Le vendredi 21 février 2020, la Commission de la sécurité sociale et de la santé publique du Conseil national a amendé la proposition d’une nouvelle «rente-pont». Elle s’est écartée de la proposition du Conseil des Etats et a élargi le cercle des bénéficiaires et les avantages de cette nouvelle assurance sociale. Ce dossier devrait être conclu au Parlement au mois de mars prochain.

Mais pourquoi ce besoin urgent d’introduire une nouvelle assurance sociale ? La rente-pont a été proposée en mai dernier comme l’une des sept mesures concernant les travailleurs âgés visant à réduire les chances de succès de l’initiative de limitation, qui prévoit de mettre fin à la libre circulation des personnes entre la Suisse et l’Union européenne.

Ce vote du 17 mai 2020 est fatidique pour l’avenir de l’économie suisse. Les responsables politiques ont raison de chercher des solutions pour répondre aux craintes concernant la migration en provenance de l’UE. Mais créer une nouvelle assurance sociale juste pour gagner une votation n’est pas une réponse appropriée.

Une politique sociale sérieuse est basée sur des faits. Il est vrai que la proportion de chômeurs de longue durée est deux fois plus élevée chez les travailleurs de 55 ans et plus que chez les jeunes travailleurs. Mais c’est aussi un fait que les personnes âgées perdent moins souvent leur emploi. Selon le Seco, le risque combiné de perdre ce dernier et d’arriver en fin de droit est le plus bas dans la catégorie d’âge des salariés âgés (voir figure). Le plus grand risque combiné est supporté par les personnes de 25 à 34 ans.

En outre, l’idée de contrer l’initiative avec de nouvelles prestations sociales ne convainc pas. Elle est même contre-productive, car elle suggère un lien entre la migration en provenance de l’UE et la situation des personnes âgées sur le marché du travail. Avec la rente-pont, la thèse de l’UDC se verrait quasi accréditée par une source officielle.

L’affirmation selon laquelle les travailleurs âgés sont défavorisés sur le marché du travail en raison de la libre circulation des personnes ne résiste pas à un examen attentif. Leur situation est stable depuis des décennies : en 1993 – neuf ans avant l’introduction de la libre circulation des personnes –, 28% des chômeurs âgés étaient à la recherche d’un emploi depuis plus de douze mois. Chez les jeunes chômeurs, ce chiffre était deux fois moins élevé, soit 16%. Pratiquement rien n’a changé jusqu’en 2019 : la part des chômeurs de longue durée de plus de 55 ans est toujours de 29%.

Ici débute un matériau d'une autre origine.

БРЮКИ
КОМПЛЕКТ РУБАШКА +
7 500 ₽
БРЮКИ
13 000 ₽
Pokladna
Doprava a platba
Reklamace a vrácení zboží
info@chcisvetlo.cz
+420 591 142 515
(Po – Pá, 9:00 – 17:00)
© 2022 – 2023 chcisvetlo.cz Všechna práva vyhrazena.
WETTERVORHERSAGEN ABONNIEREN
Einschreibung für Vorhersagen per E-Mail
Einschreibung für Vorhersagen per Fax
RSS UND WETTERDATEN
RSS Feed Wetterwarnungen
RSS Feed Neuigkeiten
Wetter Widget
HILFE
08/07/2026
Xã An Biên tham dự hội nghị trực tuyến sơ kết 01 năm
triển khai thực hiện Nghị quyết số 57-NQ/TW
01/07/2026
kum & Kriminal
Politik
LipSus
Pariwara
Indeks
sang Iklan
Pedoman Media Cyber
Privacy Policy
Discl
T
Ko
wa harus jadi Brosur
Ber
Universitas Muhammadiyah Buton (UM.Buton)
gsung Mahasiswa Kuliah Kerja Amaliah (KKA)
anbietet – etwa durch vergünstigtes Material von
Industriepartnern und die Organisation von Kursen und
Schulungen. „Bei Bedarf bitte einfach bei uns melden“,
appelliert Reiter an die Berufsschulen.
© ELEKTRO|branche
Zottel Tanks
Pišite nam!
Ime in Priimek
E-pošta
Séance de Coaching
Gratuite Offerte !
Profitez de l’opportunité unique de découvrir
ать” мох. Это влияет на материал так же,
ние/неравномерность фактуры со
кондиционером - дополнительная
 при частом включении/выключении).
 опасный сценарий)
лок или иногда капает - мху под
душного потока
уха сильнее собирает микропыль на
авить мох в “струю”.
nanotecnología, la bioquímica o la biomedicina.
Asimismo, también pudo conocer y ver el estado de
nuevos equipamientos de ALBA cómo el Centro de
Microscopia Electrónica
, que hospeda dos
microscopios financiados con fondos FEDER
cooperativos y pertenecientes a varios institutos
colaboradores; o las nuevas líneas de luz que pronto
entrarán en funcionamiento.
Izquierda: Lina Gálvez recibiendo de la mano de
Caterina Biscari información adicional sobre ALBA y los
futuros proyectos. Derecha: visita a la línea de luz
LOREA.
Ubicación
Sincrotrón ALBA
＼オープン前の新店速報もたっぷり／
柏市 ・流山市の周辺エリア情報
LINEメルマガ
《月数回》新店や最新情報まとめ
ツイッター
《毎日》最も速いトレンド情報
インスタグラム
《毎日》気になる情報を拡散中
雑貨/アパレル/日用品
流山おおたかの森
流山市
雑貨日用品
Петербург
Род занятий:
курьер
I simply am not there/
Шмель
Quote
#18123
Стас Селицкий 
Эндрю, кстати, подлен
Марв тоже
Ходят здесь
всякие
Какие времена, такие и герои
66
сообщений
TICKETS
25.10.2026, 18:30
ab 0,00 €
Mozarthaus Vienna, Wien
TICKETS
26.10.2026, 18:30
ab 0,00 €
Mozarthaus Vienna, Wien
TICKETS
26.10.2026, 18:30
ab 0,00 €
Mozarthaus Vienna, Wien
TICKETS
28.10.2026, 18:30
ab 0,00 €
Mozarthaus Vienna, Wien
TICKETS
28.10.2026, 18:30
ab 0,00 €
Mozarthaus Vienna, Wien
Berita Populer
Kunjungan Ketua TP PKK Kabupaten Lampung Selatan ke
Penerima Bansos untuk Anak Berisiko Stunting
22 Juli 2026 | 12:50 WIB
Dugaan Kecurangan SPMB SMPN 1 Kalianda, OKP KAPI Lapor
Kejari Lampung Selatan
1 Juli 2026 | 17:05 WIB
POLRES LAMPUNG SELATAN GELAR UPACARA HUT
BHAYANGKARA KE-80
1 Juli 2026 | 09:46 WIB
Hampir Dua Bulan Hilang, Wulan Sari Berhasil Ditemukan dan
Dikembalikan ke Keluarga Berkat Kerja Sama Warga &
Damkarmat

Cependant, le taux d’activité des plus de 55 ans a fortement augmenté depuis 1993, passant de 66% à 76% en 2019 – et ce, non pas malgré, mais grâce à l’immigration. Cette dernière a soutenu la consommation domestique et l’industrie de la construction même dans les années de crise et a ainsi empêché des licenciements. L’industrie d’exportation a également bénéficié de relations plus étroites avec l’UE. Depuis l’introduction des accords bilatéraux en 2002, 240 000 emplois ont été créés grâce aux exportations supplémentaires vers l’UE. Et sur la même période, le nombre de personnes de 55 ans et plus avec un emploi a augmenté de quelque 420 000 personnes. Pas au total, mais en plus !

L’idée que l’immigration aurait privé les seniors suisses de leur emploi est donc autant une fiction que l’affirmation selon laquelle la participation accrue des femmes au marché du travail aurait fait perdre leur emploi à des milliers d’hommes âgés. Renvoyer «les femmes aux fourneaux» serait aussi inefficace que de mettre fin à la libre circulation des personnes pour garantir des emplois aux chômeurs âgés.

Enfin, l’argument d’un vieillissement digne grâce à une nouvelle assurance sociale ne tient pas la route non plus. La dignité vient de la participation à la vie économique. Les chômeurs âgés veulent mettre à profit leurs compétences et les faire reconnaître. Ils n’ont pas besoin d’une aide sous forme de rente-pont, mais d’un travail. Cela nécessite une économie florissante. Faciliter l’échange de personnes avec notre principal partenaire commercial, l’Union européenne, est un des meilleurs moyens d’atteindre cet objectif.

Cet article est paru le 26 février dans le journal Schweizer Versicherung.